# Where to start ?



## tch7 (Oct 13, 2008)

We have just decided to make the move to Canada, so have been spending hours reading through pages of info on applying for visa’s, getting jobs and the correct producers that need to be followed, most of which then seen to result in a large fee. Are these genuine and is it the only way to apply or can you do it yourself? And are there any set rules to which forms you need to complete?


----------



## Bevdeforges (Nov 16, 2007)

Be sure you're looking at the Canadian government pages on visas (Welcome Page | Page d'accueil) and not those of the many immigration agencies. But applying for a visa is not free by any means, even when you do it for yourself.

It depends on your circumstances whether or not you will need assistance. If you fall into a skill group that is sought after in Canada, it's a waste of money to pay someone to fill out the paperwork for you. If you have "touchy" circumstances of any kind, an immigration agent can be worth his or her weight in gold.
Cheers,
Bev


----------



## tch7 (Oct 13, 2008)

Thanks,

Is there any way of finding out which the sought after jobs are in a certain area?
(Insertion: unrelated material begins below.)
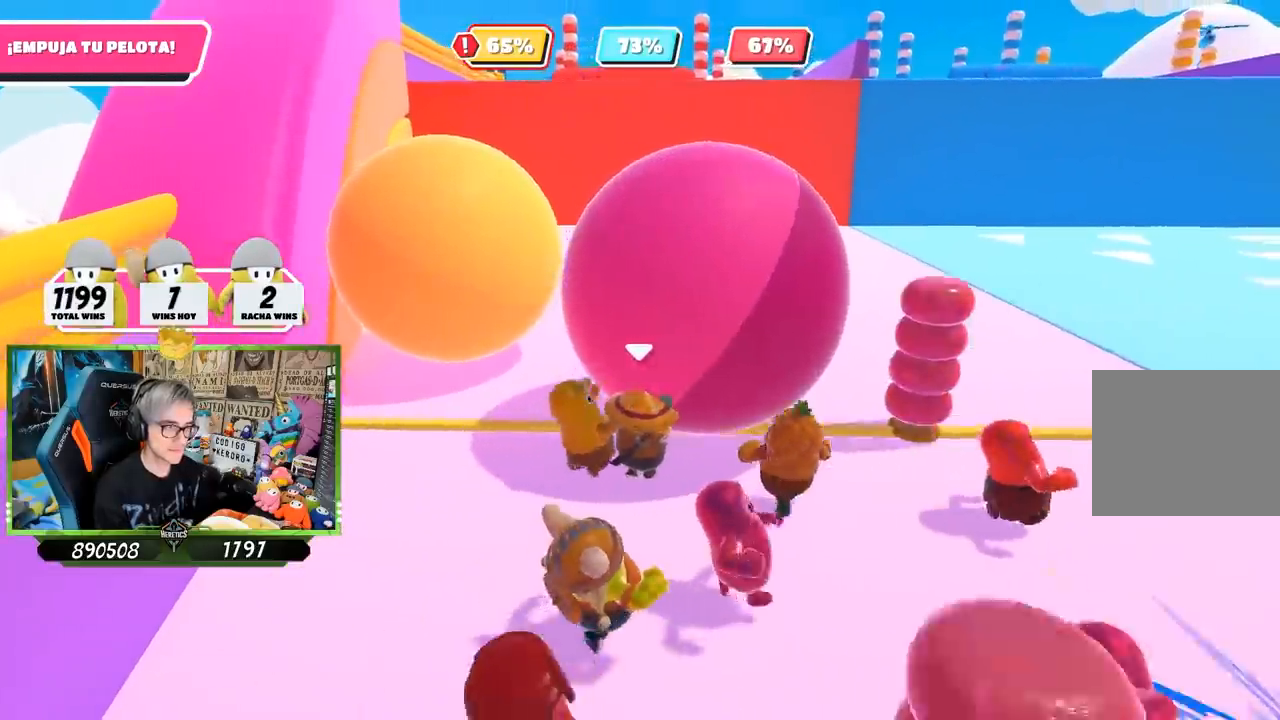
{"buttons": [], "left_stick": "up", "right_stick": "up", "events": [[400, "right_stick", "up"]]}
I’m in construction and the girlfriend is a primary teacher, we are hoping to move to the Calgary area, can you give any indication of job availability and the cost of living in this area?


----------



## Bevdeforges (Nov 16, 2007)

Other folks will have other ideas, but I usually check the job ads in the online newspapers for the area I'm interested in. It's a quick and dirty way to get an idea what sorts of job skills are in high demand (or not), though I realize not all employers advertise in the newspapers these days.
Cheers,
Bev


----------